Royal Italian Navy airship

M.2 Città di Ferrara was a semi-rigid military single-gondola airship made in 1910 by Stabilimento Costruzioni Aeronautiche at the Vigna di Valle Air Base in Bracciano. It was designed by Gaetano Crocco and as the second aircraft of the "M-Class" airships and operated by the Servizio Aeronautico (Aeronautical Service) of Italy’s Regia Marina (Royal Navy). During the action of 8 June 1915 it was destroyed by a seaplane of the Austro-Hungarian Aviation Troops, becoming the first airship to be shot down by another aircraft.

== Development ==
According to a 1910 Italian "law for the strengthening of aeronautics", the construction of nine airships was ordered by the army, to consist of three small, five medium and one large aircraft.
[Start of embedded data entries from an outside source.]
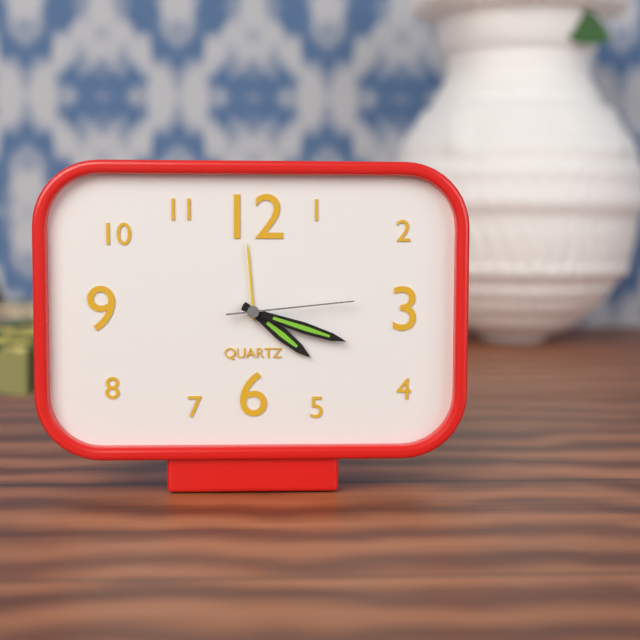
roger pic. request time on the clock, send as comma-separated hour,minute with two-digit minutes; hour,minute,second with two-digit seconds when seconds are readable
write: 4,18,14
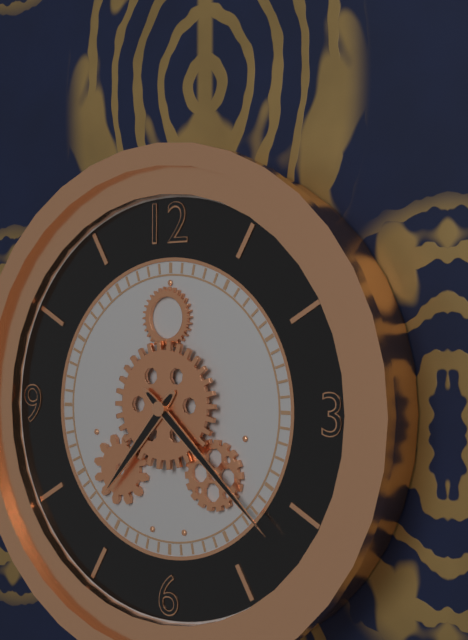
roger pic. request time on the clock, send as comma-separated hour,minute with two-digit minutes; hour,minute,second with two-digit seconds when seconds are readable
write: 7,22
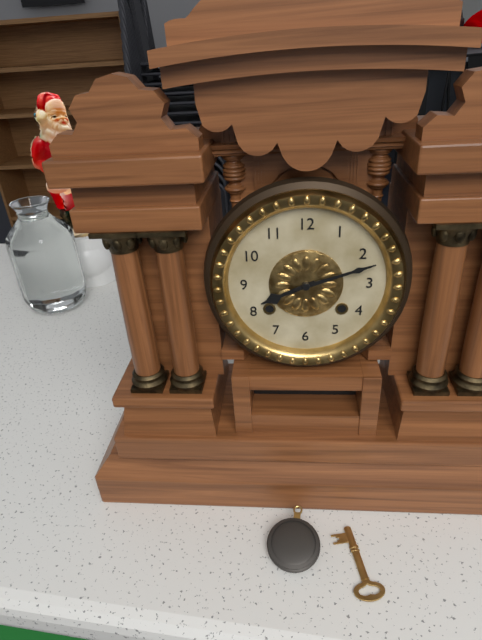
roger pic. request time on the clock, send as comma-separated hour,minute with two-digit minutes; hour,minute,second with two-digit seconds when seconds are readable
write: 8,12
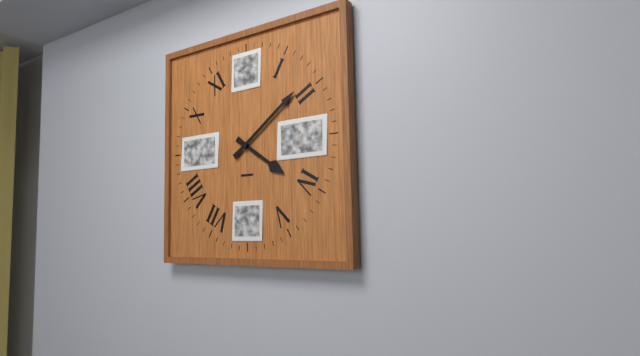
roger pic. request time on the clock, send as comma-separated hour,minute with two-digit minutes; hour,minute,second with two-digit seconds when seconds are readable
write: 4,09
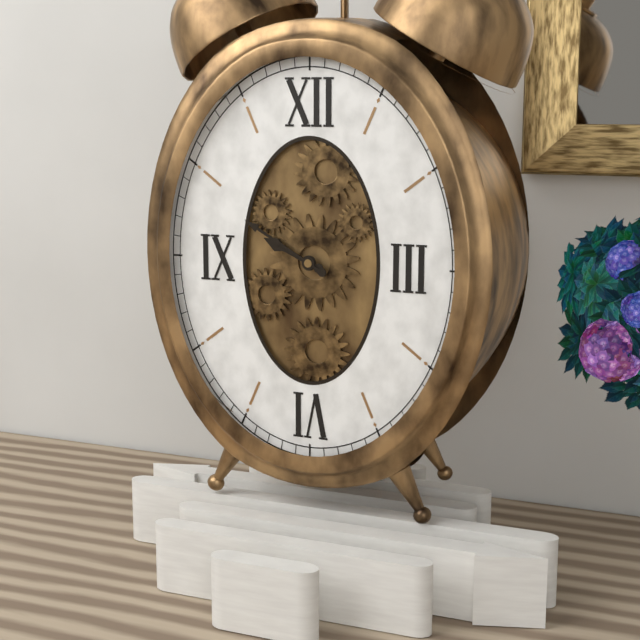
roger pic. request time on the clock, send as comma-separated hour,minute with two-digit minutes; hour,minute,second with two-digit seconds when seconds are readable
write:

The medium-class semi-rigid airships (M type) were designed by the military engineers and officers Gaetano Crocco and . The first of the airships, M.1, powered by two 200 hp Fiat S-76A engines, was assigned to the Royal Army. In 1913 the Regia Marina (Royal Navy) also decided to equip itself with airships. The first of them, M.2, was built at the Vigna di Valle Air Base in Bracciano near Rome, according to specifications issued by naval technicians. Worried about having to encounter enemy aircraft during the envisioned missions over the Adriatic, they requested that the performance be improved. As a result the engines were changed, replacing them with four 125 hp Wolseley engines arranged in two pairs, each pair driving a single propeller. After the change, the maximum airspeed was increased to 82 kph, however, due to the increase in weight, the payload was reduced by about 300 kg to 3000 kg and the maximum altitude dropped to less than 2000 m.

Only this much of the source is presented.